= Beginning of Section =

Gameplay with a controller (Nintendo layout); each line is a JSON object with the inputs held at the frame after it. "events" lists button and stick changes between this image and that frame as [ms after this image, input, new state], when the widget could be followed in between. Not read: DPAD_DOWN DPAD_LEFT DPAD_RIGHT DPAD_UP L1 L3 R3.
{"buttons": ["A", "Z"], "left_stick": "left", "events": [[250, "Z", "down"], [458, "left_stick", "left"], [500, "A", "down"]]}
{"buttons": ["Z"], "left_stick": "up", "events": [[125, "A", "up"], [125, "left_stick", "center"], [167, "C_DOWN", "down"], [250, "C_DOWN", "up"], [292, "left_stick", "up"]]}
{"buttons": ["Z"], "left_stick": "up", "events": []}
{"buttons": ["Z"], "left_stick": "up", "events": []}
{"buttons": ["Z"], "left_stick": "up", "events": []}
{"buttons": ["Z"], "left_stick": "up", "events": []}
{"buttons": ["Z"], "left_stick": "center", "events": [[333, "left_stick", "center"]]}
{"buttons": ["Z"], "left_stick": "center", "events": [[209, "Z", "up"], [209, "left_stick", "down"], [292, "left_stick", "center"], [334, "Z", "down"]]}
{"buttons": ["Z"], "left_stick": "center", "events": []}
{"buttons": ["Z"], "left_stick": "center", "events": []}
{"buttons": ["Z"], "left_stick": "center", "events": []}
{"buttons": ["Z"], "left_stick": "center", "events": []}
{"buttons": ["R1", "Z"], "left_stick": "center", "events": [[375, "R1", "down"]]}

= End of Section =

Assignment:
Word for word, retype all of the material.

Response:
Gameplay with a controller (Nintendo layout); each line is a JSON object with the inputs held at the frame after it. "events" lists button and stick changes between this image and that frame as [ms after this image, input, new state], when the widget could be followed in between. Not read: DPAD_DOWN DPAD_LEFT DPAD_RIGHT DPAD_UP L1 L3 R3.
{"buttons": ["A", "Z"], "left_stick": "left", "events": [[250, "Z", "down"], [458, "left_stick", "left"], [500, "A", "down"]]}
{"buttons": ["Z"], "left_stick": "up", "events": [[125, "A", "up"], [125, "left_stick", "center"], [167, "C_DOWN", "down"], [250, "C_DOWN", "up"], [292, "left_stick", "up"]]}
{"buttons": ["Z"], "left_stick": "up", "events": []}
{"buttons": ["Z"], "left_stick": "up", "events": []}
{"buttons": ["Z"], "left_stick": "up", "events": []}
{"buttons": ["Z"], "left_stick": "up", "events": []}
{"buttons": ["Z"], "left_stick": "center", "events": [[333, "left_stick", "center"]]}
{"buttons": ["Z"], "left_stick": "center", "events": [[209, "Z", "up"], [209, "left_stick", "down"], [292, "left_stick", "center"], [334, "Z", "down"]]}
{"buttons": ["Z"], "left_stick": "center", "events": []}
{"buttons": ["Z"], "left_stick": "center", "events": []}
{"buttons": ["Z"], "left_stick": "center", "events": []}
{"buttons": ["Z"], "left_stick": "center", "events": []}
{"buttons": ["R1", "Z"], "left_stick": "center", "events": [[375, "R1", "down"]]}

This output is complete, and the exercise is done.